__Description of the task__
Collect every line in the items below that contains the string "kern". Case counts, so a line matches only if its letters have the same capitalization.

START Supplied records

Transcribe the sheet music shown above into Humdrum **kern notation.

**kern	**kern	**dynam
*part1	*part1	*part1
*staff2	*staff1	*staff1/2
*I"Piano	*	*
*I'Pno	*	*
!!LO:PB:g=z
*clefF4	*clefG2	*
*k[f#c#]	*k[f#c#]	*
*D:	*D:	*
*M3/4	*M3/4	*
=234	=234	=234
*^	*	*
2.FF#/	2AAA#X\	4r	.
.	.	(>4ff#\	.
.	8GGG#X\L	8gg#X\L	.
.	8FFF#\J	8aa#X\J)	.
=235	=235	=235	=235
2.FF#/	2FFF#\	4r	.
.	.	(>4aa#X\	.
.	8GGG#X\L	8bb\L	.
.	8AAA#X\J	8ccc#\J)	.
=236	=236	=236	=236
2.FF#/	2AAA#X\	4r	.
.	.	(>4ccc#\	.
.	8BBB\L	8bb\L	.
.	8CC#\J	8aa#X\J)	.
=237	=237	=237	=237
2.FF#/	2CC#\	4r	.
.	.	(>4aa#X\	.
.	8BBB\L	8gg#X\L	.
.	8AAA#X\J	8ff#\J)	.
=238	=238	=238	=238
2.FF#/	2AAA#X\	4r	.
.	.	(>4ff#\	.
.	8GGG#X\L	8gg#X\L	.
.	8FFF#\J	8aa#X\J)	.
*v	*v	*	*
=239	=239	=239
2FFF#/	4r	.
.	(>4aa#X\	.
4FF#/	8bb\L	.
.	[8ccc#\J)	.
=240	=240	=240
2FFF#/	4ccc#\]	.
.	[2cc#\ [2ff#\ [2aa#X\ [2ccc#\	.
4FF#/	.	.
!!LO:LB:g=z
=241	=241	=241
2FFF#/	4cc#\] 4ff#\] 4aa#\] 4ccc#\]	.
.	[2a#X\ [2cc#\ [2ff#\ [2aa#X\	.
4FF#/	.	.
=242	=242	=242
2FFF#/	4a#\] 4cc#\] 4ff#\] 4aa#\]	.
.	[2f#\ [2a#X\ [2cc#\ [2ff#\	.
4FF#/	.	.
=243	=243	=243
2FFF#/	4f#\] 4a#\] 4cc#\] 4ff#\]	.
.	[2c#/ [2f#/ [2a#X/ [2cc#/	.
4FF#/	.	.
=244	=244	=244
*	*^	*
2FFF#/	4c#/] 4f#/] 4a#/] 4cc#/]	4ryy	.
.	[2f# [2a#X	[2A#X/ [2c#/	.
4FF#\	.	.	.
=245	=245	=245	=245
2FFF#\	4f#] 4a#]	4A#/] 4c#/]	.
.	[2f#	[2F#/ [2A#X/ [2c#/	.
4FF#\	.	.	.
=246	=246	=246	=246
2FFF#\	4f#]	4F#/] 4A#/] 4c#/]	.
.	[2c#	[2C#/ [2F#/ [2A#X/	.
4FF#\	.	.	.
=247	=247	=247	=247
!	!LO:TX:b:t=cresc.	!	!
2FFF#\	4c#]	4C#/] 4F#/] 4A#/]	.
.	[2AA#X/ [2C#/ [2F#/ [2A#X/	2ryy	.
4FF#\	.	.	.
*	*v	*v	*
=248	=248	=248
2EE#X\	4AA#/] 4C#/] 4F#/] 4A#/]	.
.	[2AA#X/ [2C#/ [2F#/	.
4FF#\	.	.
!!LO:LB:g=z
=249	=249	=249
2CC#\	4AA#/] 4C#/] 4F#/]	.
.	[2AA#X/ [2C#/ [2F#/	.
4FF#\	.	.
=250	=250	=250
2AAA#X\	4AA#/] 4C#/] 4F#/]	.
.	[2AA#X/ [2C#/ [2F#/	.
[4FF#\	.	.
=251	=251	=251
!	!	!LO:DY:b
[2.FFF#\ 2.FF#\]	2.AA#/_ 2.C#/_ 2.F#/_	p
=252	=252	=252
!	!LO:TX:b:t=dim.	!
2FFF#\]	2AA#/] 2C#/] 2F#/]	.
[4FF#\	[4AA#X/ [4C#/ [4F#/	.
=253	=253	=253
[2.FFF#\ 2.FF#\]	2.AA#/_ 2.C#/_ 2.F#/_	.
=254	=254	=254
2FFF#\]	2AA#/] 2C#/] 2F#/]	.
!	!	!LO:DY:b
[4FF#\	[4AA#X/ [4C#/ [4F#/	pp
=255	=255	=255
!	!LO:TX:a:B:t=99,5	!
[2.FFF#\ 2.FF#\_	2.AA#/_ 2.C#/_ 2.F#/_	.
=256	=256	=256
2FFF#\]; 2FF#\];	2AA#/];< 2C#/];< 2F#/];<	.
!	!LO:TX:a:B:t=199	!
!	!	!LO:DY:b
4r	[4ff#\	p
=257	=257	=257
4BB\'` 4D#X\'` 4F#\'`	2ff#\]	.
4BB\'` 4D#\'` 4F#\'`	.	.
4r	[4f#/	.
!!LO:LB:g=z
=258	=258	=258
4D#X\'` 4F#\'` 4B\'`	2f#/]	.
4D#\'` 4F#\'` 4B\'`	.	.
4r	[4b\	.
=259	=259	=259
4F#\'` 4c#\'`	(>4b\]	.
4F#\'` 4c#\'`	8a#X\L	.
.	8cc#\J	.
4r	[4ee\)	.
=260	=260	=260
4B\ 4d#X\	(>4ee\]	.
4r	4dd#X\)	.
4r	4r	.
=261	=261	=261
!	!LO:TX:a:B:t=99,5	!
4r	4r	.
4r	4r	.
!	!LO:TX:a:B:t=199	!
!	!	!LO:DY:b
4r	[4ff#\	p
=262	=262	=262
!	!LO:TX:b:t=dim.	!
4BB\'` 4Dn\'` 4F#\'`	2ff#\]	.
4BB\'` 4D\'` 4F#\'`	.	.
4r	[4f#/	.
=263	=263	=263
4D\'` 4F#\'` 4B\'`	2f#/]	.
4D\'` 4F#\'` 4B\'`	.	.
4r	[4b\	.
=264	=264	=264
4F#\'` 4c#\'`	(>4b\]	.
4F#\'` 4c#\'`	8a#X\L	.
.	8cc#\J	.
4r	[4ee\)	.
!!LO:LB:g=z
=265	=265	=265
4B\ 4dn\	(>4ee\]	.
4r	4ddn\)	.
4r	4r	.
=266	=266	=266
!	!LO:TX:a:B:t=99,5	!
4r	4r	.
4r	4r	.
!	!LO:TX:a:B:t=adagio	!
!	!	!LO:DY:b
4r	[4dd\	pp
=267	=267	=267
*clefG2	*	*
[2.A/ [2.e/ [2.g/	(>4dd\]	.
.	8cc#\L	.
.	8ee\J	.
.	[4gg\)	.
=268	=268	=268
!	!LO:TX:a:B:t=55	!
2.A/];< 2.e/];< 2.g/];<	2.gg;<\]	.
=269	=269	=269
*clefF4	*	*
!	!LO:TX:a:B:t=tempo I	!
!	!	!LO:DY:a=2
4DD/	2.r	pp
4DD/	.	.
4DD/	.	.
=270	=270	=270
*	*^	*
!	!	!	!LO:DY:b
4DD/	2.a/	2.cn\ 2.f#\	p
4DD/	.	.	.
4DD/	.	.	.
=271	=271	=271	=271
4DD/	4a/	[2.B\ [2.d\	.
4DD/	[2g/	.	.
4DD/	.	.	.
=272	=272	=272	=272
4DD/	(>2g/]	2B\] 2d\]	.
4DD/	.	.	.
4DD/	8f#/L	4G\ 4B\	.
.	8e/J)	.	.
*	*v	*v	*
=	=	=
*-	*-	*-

END Supplied records

__Task solution__
Transcribe the sheet music shown above into Humdrum **kern notation.
**kern	**kern	**dynam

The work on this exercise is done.